> **YOUR OBJECTIVE**: Please write out, exactly as they appear, the line containing "int info;<br>" and every line after it to the end of the records, and nothing more.

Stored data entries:
· · · ·

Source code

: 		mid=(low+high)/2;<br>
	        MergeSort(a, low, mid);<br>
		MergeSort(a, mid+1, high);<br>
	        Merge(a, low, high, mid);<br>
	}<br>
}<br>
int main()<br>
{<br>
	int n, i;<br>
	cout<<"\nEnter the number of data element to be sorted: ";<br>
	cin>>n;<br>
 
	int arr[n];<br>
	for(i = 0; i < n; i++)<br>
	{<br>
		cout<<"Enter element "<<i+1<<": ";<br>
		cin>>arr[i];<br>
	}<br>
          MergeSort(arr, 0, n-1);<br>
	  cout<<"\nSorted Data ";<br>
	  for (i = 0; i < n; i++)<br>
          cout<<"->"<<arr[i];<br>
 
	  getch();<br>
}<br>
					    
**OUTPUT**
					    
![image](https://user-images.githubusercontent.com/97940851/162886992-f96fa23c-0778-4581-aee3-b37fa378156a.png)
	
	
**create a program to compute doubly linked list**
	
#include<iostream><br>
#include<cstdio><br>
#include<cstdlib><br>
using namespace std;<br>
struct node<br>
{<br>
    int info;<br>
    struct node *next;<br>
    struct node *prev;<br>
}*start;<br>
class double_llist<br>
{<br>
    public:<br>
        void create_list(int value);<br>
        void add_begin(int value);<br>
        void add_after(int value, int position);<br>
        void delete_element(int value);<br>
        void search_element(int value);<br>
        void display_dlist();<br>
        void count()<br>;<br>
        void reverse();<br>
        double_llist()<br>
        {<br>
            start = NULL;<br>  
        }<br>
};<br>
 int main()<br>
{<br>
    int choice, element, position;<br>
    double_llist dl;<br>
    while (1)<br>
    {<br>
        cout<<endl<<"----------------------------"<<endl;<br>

· · · ·

> **EXERCISE RESULT**:
    int info;<br>
    struct node *next;<br>
    struct node *prev;<br>
}*start;<br>
class double_llist<br>
{<br>
    public:<br>
        void create_list(int value);<br>
        void add_begin(int value);<br>
        void add_after(int value, int position);<br>
        void delete_element(int value);<br>
        void search_element(int value);<br>
        void display_dlist();<br>
        void count()<br>;<br>
        void reverse();<br>
        double_llist()<br>
        {<br>
            start = NULL;<br>  
        }<br>
};<br>
 int main()<br>
{<br>
    int choice, element, position;<br>
    double_llist dl;<br>
    while (1)<br>
    {<br>
        cout<<endl<<"----------------------------"<<endl;<br>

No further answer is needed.